# Pex Crimping Tools?



## fabrk8r (Feb 12, 2010)

I can't speak about Jenny, never used one. 

At home I use a ratchet crimper by Watts. At work we use Wirsbo and Watts.

I prefer the stainlees steel band clamps for home projects but have also used ProPex expander with great results.


----------



## Mr Chips (Mar 23, 2008)

smells a little spammy to me.......


----------



## fabrk8r (Feb 12, 2010)

I love the smell of spam...fried.


----------



## NHMaster (Dec 21, 2009)

Crap crap crappity crap. :thumbsup:


----------



## fabrk8r (Feb 12, 2010)

NHMaster said:


> Crap crap crappity crap. :thumbsup:


C'mon NHMaster, tell us how you really feel. :laughing:


----------



## Scuba_Dave (Jan 16, 2009)

Mr Chips said:


> smells a little spammy to me.......


Just cause JennyTools & the poster are both in Pa ?
Possibly in the same neighborhood ?


----------



## Daniel Holzman (Mar 10, 2009)

Make sure you match the tool to the fitting. I use Wirsbo tubing and fittings, therefore I use a Wirsbo expander tool. Works well, although on some cuts I have had trouble keeping the retaining ring in place, requiring a second cut and installation.
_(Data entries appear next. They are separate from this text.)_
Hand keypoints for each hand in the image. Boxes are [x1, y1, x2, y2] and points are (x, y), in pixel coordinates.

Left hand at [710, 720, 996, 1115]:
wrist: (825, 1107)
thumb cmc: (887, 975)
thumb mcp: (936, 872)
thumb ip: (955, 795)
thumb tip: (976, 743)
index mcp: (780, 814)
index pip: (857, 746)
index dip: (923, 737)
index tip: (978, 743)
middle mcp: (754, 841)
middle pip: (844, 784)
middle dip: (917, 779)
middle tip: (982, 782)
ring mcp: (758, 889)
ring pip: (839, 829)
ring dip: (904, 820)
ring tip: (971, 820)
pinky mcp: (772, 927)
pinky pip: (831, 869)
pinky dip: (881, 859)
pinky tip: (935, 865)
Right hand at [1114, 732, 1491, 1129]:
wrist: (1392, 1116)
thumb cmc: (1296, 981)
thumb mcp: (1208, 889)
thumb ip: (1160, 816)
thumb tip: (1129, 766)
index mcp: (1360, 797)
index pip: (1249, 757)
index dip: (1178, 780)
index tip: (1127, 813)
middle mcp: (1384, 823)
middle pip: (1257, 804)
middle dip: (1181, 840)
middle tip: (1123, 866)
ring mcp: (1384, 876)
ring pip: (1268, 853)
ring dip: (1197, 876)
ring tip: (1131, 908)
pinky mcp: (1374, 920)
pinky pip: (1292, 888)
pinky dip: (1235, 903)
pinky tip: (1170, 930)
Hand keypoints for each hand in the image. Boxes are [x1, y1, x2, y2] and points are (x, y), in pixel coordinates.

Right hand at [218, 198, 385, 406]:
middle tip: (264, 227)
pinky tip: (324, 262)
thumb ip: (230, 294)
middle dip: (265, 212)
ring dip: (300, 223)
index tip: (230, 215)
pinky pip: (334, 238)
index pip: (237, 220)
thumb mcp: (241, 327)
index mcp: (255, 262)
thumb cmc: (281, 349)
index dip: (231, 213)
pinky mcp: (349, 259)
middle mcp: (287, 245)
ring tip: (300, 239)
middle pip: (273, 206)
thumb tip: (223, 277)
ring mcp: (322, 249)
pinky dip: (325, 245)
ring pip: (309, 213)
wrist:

This is mostly an issue with 3/4 inch pipe, has not been a problem on 1/2 inch pipe.


----------



## majakdragon (Sep 16, 2006)

Hmmm, this is the second DIY site I have seen "advertising" Jenny Tools.


----------



## Mr Chips (Mar 23, 2008)

majakdragon said:


> Hmmm, this is the second DIY site I have seen "advertising" Jenny Tools.


That's what you get for two-timing us Majak


----------



## kwikfishron (Mar 11, 2010)

Scuba_Dave said:


> Just cause JennyTools & the poster are both in Pa ?
> Possibly in the same neighborhood ?


How do you know the poster is in PA?


----------



## Scuba_Dave (Jan 16, 2009)

kwikfishron said:


> How do you know the poster is in PA?


Secret squirrel tracking device


----------



## Jim F (Mar 4, 2010)

I bought a Kobalt 1/2" ring crimper from Lowes and have had good luck with it so far. The ring cutter is another story. It worked fine at first and then stopped cutting until I adjusted it to cut deeper but not it comes close to the fitting. I think the blade must have dulled somewhat.


----------